「昨晚御宴散席後,禁衛在石亭外的草叢中拾得此物。」覃涪道,「這般珍貴的紫玉,非尋常人所能佩戴,且昨日宴席上只有淮南王和三殿下以及兩位相爺在場,淮南王與三殿下均非其主,聖上便命下官出宮拜訪您和雲相,看看能否為寶玉覓到主人。

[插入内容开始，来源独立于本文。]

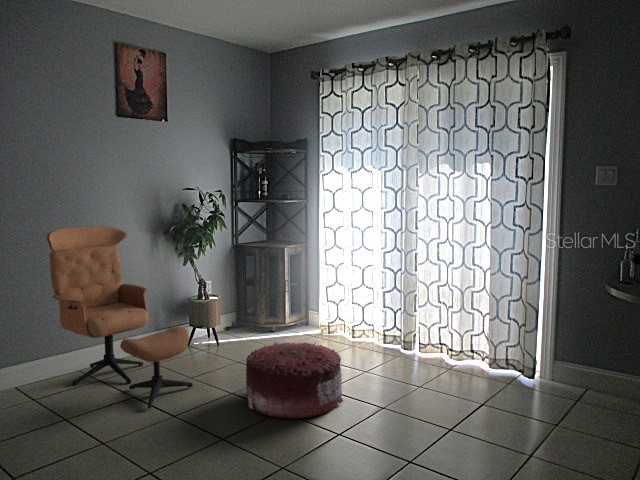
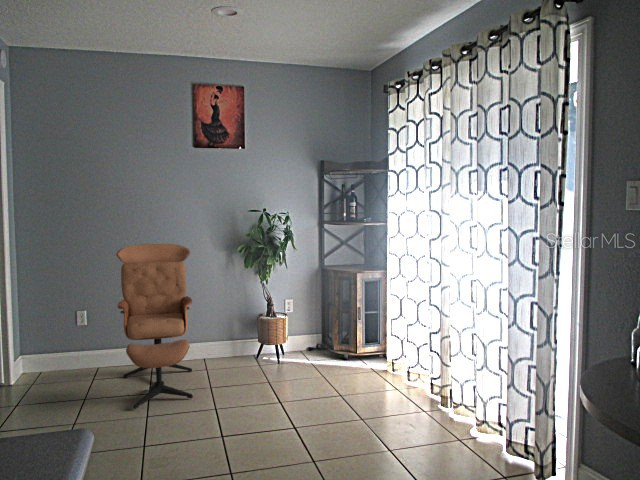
pouf: present [246,342,343,418] -> none [195,369,298,452]

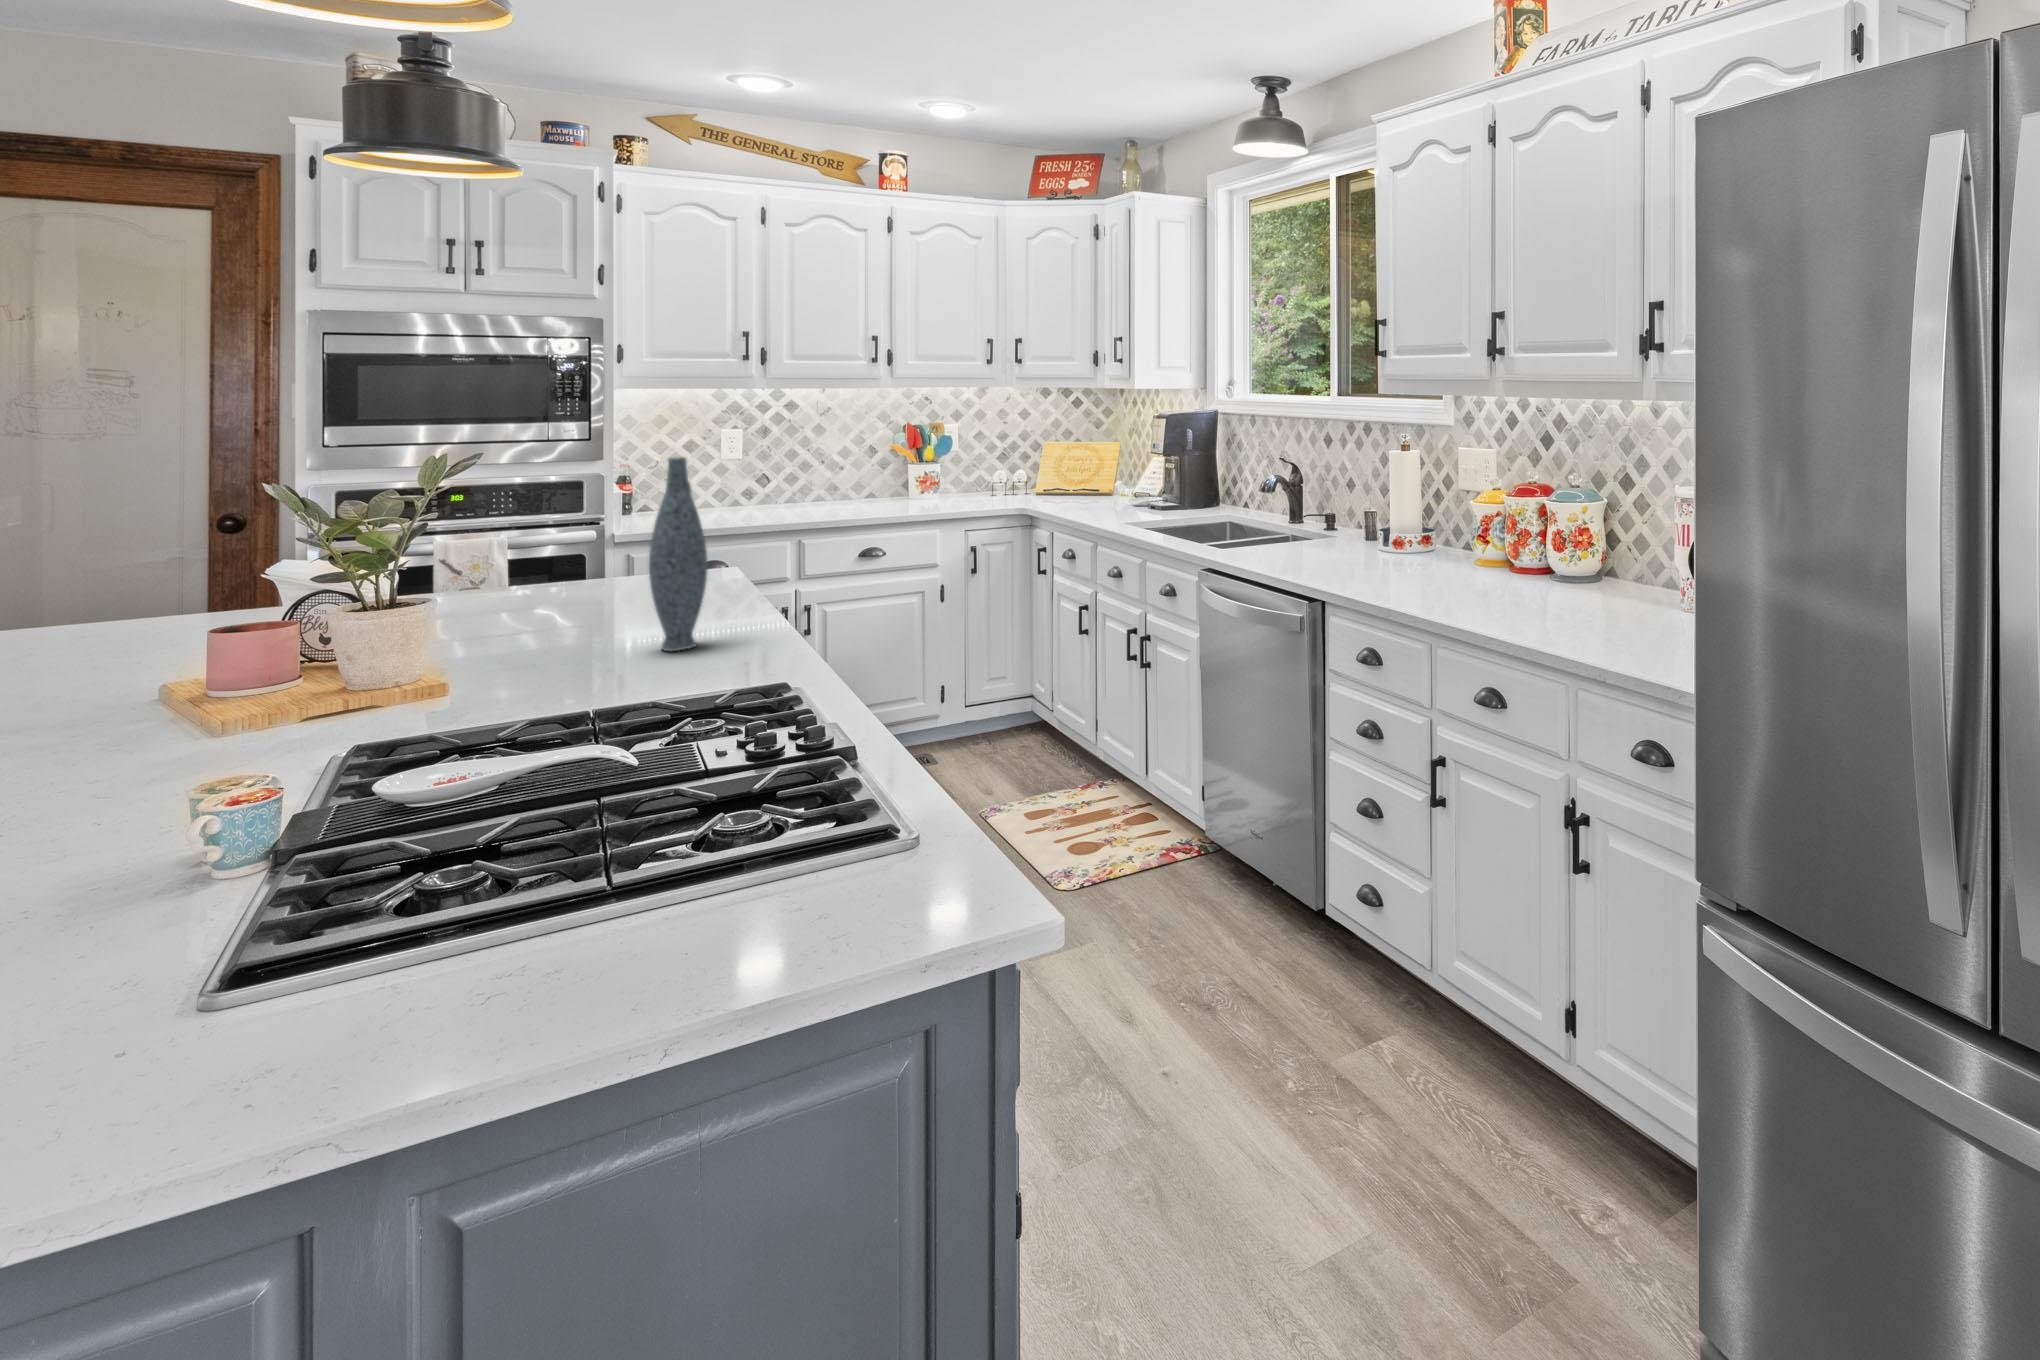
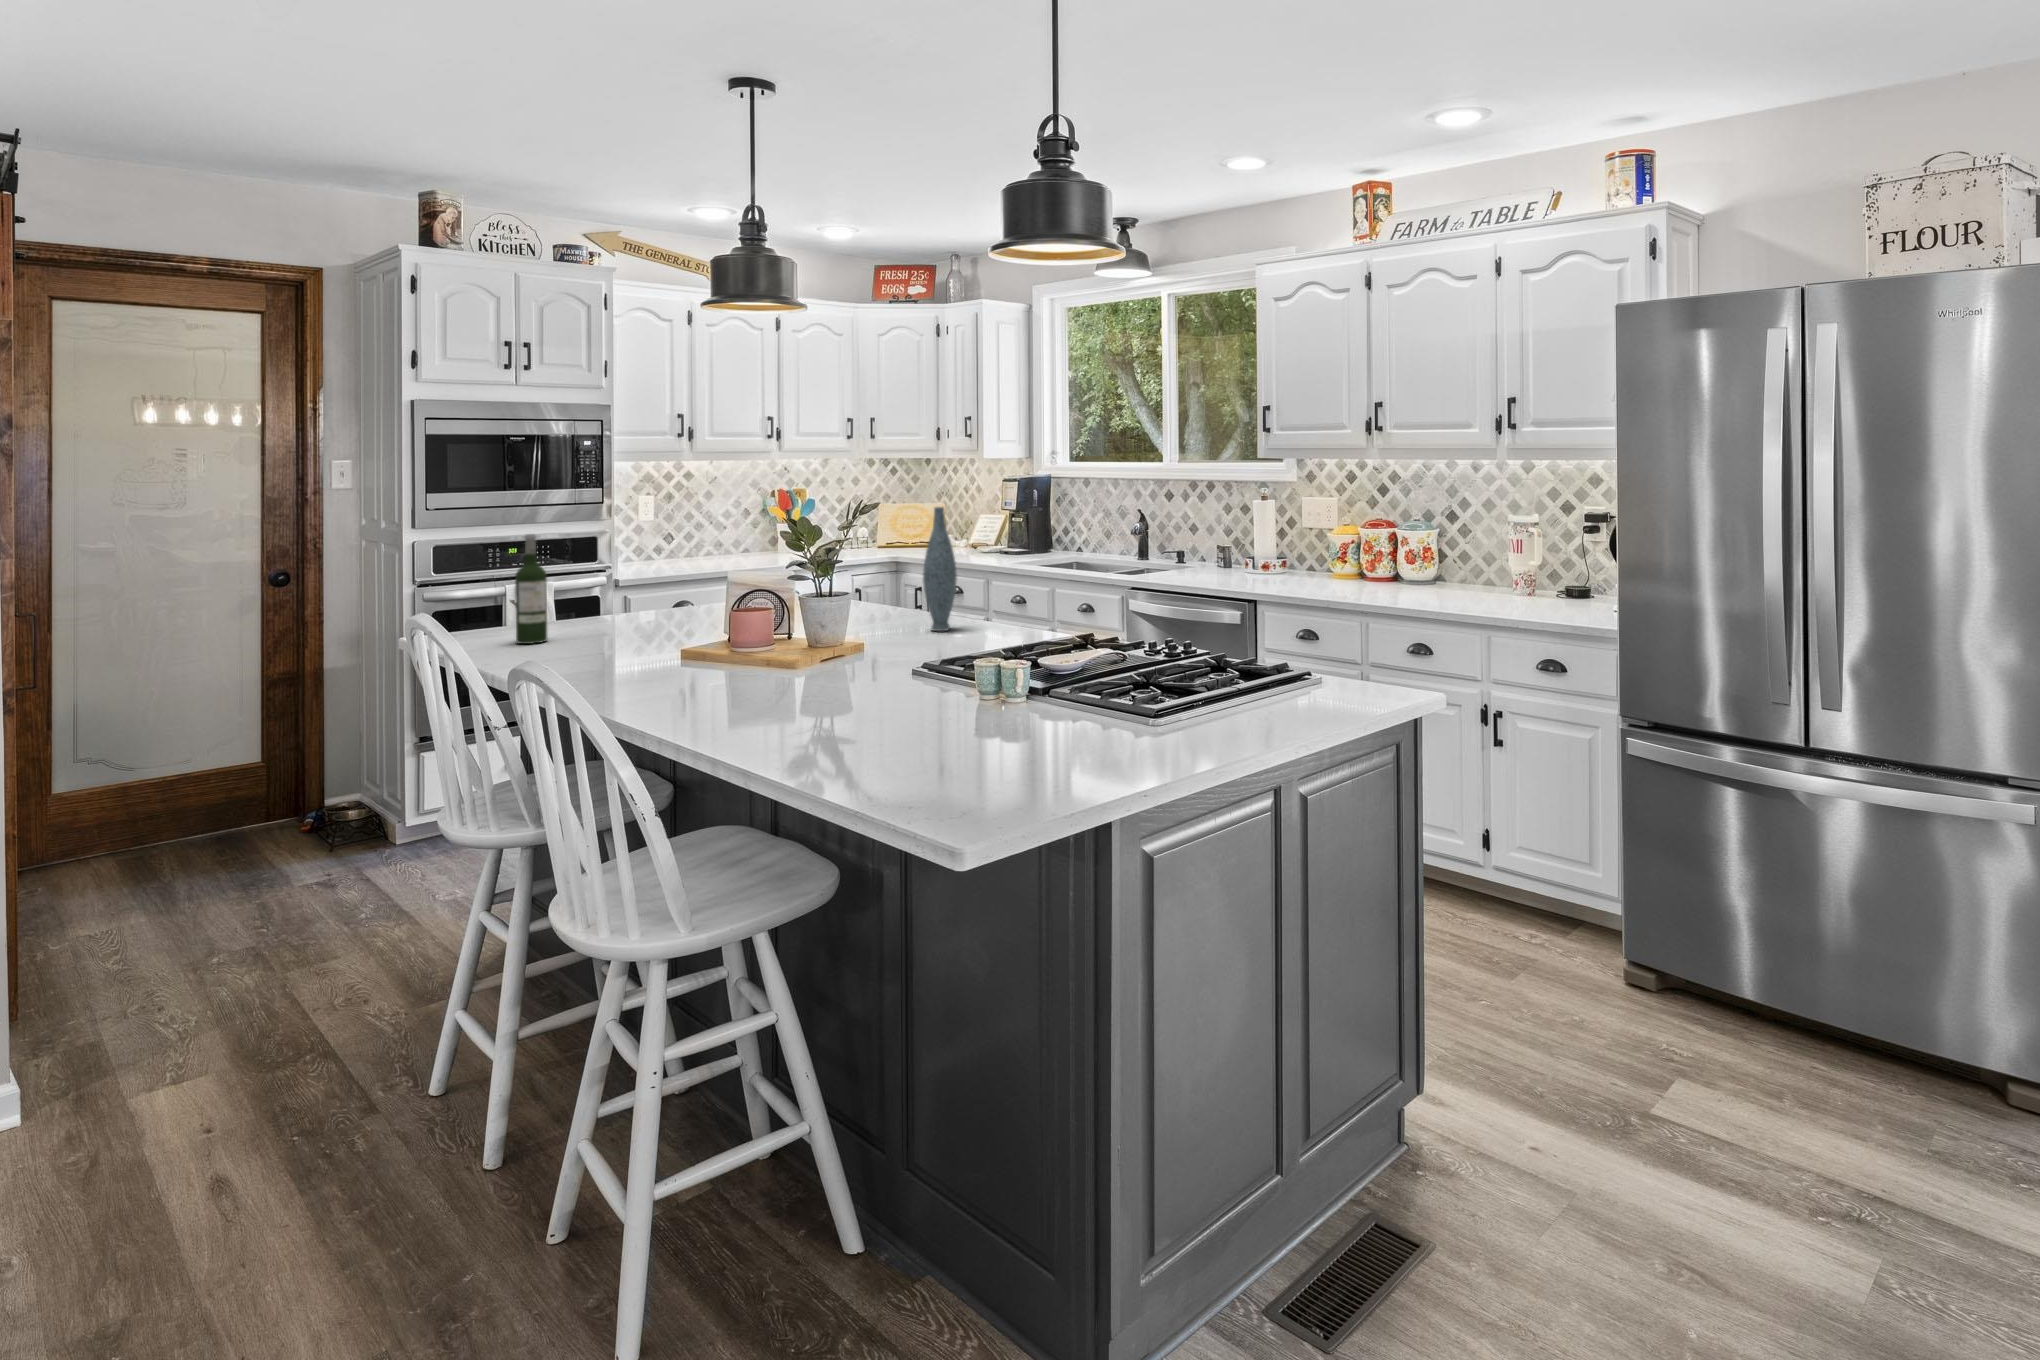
wine bottle: none [82,486,144,648] -> present [515,534,547,644]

」
柳柒問道:「大人去過雲相府上了嗎?」
覃涪笑道:「您的府邸要近些,下官圖個便利,便想著先來這兒碰碰運氣。」
柳柒溫聲道:「此玉的確為我所有,乃家母相贈,我時時佩帶在身,哪成想昨日竟不慎將它遺落在宮中了,倒是勞煩覃大人跑這一遭。」
「許是您與雲相比斗時散落了罷。」覃涪將玉佩雙手奉上,「既然物歸原主,下官就不叨擾了。」
宮中事物繁雜,他身為內侍官統領,輕易不會出宮,今日奉聖命來此送還失物,眼下使命已達,自然要回宮復命。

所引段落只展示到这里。